-- Text follows --

In trying to break each other in MLB negotiations, owners and players broke baseball
For the baseball fan who can’t get enough of the sport, no matter its shortcomings, Tuesday was a great day.
This kind of fan looks past all that has gone on over the past month and doesn’t outwardly worry about the potential peril that lies ahead, not only in the abbreviated 2020 MLB season but future seasons as well.
Baseball needs more fans like this, but they might be the only fans the sport has at this point.
Baseball currently has the face only a die-hard could love. Or a mother. Or maybe a boxing cut man.
The 30 team owners and the hundreds of players have left baseball bloodied, bruised and scarred. And these are wounds that won’t quickly heal.
Their public spat over how to cut up billions of dollars, while around 40 million Americans have zero dollars to cut up, cost them fans.
The sport will likely take a hit from some of the fans who already watch Major League Baseball as well as the new ones they could have cultivated during the coronavirus pandemic.
Instead of getting ready to start the season July 4 weekend — talk about symbolism — only on June 23 did the owners and players decide there would be a season
The Texas Rangers will conduct spring training 2.0 at Globe Life Field, with players reporting by July 1.
The season, all 60 games of it, will begin July 23 or July 24. The NBA and NHL are planning to rev up a few days later after peacefully agreeing to resume their seasons.
Now, some MLB players might opt out of playing in this shortened season so that they don’t hurt their value as they head into free agency in the offseason.
Baseball’s infighting blew up the chance for the league to have nearly a month as the only show in town. It could have helped divert the country’s attention away from a pandemic and helped re-establish baseball as America’s Pastime.
The faces of the sport — like established stars Mike Trout, Mookie Betts, Bryce Harper and Francisco Lindor, and maybe newcomers Ronald Acuna Jr., Juan Soto, Pete Alonso and Joey Gallo — would have been on full display.
Instead, the face of baseball became commissioner Rob Manfred, who does the owners’ bidding, and maybe the Twitter avatar of right-hander Trevor Bauer.
One of Bauer’s latest 280-word missives questioned, complete with two of those casting-doubt emojis, all the players surrendered by voting against the owners’ final proposal simply for the chance to file a grievance that might net them nothing but more scorn from ownership.
The grievance could be worth close to $1 billion, so perhaps the players saw the risk of nixing last-minute concessions from the owners as being worth the reward.
The players left it to Manfred to set the schedule, which he did under the rights granted to him in a March 26 agreement that gave players full service time, $170 million in salary advance, and, they believe, the right to receive their full pro-rated salary.
That was the hill they chose to die on.
But let’s not give the owners a pass, either.
According to Manfred, who didn’t show his work to the players, owners are facing an estimated $4 billion in losses. That’s a staggering number, but not as staggering when considering that MLB made $10.7 billion last season and that franchise values have risen sharply in recent years.
The owners, all of them wealthier than any player, haven’t been lining up at food banks. And the way they negotiated, with weak offer after weak offer, galvanized the union to at least the point where it would vote 33-5 against management’s last-ditch offer.
The owners, again all of them wealthier than any player, tried to paint the players as greedy and have no problem sending them into harm’s way to darn those gaping holes in the owners’ pockets.
This comes on top of owners slashing the amateur draft from 40 rounds to five, scheming to contract 40 teams from the minor leagues, and, oh yeah, dropping the average salary over the past two seasons while bringing in record revenues.
If the owners were hoping to create division in the union heading toward the end of the current basic agreement, they did the opposite. And they could end up paying dearly if a grievance goes against them.
Great work, everyone.
But at least there’s going to be baseball, for the fans who actually still care.

-- Text concluded --
-- Data shown follows --

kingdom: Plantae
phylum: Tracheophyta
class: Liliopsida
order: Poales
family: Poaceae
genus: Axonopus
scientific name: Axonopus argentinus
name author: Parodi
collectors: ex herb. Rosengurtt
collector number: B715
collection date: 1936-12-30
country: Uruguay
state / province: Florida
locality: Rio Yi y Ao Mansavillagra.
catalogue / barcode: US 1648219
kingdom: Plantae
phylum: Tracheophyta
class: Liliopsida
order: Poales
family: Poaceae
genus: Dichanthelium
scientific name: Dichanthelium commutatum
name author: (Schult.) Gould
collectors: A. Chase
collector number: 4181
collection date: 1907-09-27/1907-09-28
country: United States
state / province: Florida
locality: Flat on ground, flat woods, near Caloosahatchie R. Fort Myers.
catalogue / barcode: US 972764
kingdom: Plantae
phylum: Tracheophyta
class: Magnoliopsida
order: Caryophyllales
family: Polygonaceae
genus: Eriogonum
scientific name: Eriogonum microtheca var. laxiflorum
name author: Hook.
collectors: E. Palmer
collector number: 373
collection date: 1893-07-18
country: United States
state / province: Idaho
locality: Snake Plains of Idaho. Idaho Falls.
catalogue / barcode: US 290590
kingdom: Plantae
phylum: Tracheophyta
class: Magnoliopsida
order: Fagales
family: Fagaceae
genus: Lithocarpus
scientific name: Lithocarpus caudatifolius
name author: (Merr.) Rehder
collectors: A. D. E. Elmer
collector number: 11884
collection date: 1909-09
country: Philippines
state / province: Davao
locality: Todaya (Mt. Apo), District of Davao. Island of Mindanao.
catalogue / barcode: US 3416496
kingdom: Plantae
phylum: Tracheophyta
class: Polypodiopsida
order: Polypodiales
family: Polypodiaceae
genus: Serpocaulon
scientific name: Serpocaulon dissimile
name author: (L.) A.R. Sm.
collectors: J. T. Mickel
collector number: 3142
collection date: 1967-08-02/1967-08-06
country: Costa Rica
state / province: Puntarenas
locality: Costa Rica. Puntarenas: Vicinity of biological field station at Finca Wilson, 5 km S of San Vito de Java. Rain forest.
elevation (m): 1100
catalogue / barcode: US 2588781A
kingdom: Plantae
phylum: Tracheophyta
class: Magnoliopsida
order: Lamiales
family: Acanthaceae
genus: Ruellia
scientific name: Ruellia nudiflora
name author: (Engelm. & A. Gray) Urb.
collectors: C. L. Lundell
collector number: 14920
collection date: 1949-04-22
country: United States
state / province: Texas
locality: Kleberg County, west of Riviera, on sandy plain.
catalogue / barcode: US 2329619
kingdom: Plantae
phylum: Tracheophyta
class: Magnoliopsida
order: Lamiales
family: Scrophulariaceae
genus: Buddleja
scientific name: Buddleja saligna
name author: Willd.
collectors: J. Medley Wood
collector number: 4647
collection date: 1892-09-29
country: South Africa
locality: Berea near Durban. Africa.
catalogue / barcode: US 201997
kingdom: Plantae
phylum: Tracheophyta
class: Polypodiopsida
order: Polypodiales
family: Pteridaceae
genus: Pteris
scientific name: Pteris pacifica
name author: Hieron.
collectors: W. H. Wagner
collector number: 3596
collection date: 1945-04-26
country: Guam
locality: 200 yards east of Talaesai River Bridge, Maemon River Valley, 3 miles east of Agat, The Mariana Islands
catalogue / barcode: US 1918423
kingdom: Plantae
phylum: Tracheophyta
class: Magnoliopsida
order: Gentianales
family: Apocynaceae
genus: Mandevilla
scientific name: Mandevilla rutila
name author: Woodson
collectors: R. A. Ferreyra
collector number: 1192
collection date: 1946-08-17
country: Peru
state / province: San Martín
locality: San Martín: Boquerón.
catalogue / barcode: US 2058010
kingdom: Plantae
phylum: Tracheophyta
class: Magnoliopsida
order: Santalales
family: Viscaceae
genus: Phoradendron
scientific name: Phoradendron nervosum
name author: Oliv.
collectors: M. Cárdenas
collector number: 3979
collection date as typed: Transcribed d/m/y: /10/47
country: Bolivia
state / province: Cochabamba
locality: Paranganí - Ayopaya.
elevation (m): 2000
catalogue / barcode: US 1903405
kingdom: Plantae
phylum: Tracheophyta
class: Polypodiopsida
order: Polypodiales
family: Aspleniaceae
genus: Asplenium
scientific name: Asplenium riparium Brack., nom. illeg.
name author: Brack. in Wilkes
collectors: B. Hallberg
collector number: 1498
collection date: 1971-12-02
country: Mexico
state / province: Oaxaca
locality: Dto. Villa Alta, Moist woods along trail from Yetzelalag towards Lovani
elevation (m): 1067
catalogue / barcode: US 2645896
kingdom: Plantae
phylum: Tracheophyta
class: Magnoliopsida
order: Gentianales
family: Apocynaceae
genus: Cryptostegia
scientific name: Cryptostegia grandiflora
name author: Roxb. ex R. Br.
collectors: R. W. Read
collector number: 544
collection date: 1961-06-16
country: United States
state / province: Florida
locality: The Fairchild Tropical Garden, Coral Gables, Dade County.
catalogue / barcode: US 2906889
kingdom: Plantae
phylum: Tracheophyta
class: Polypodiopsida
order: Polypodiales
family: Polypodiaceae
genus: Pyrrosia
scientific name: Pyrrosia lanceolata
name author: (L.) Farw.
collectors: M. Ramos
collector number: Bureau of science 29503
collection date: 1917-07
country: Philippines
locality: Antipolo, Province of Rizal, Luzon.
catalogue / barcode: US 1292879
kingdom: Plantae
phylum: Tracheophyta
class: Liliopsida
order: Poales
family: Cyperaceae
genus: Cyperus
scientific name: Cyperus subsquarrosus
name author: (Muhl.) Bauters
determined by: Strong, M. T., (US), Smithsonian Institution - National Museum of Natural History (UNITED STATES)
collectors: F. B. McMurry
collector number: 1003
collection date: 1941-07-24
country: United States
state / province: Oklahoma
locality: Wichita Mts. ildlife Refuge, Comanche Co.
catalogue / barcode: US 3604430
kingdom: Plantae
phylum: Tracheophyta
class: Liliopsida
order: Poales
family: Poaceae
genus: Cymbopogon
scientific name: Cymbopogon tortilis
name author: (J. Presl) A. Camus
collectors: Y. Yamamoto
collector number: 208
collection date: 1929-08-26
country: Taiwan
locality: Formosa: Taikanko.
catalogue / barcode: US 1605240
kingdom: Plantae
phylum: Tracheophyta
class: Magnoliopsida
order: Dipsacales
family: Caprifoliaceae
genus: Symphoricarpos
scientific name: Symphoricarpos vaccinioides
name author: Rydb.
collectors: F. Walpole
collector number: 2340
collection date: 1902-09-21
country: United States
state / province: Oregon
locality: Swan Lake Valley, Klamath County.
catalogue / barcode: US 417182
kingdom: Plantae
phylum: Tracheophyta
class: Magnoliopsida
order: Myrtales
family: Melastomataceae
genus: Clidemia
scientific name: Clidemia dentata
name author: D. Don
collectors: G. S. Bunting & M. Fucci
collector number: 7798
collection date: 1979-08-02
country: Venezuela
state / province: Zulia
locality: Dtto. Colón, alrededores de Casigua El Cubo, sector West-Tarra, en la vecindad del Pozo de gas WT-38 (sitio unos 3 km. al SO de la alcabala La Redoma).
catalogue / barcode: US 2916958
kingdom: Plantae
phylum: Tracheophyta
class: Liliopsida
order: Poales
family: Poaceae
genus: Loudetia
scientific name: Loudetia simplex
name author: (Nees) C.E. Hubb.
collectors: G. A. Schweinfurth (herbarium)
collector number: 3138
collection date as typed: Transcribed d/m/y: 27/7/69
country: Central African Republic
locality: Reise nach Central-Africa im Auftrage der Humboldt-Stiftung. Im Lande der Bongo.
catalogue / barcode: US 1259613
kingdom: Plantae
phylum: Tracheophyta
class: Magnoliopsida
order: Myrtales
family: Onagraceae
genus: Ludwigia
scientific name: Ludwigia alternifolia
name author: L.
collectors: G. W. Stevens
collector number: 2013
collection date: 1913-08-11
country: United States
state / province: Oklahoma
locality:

-- Data shown concluded --

Please write out the baseball column word for word, beginning at the words "The season, all" and stopping after "resume their seasons.". Rely only on the baseball column, not on the records.

Finished exercise ->
The season, all 60 games of it, will begin July 23 or July 24. The NBA and NHL are planning to rev up a few days later after peacefully agreeing to resume their seasons.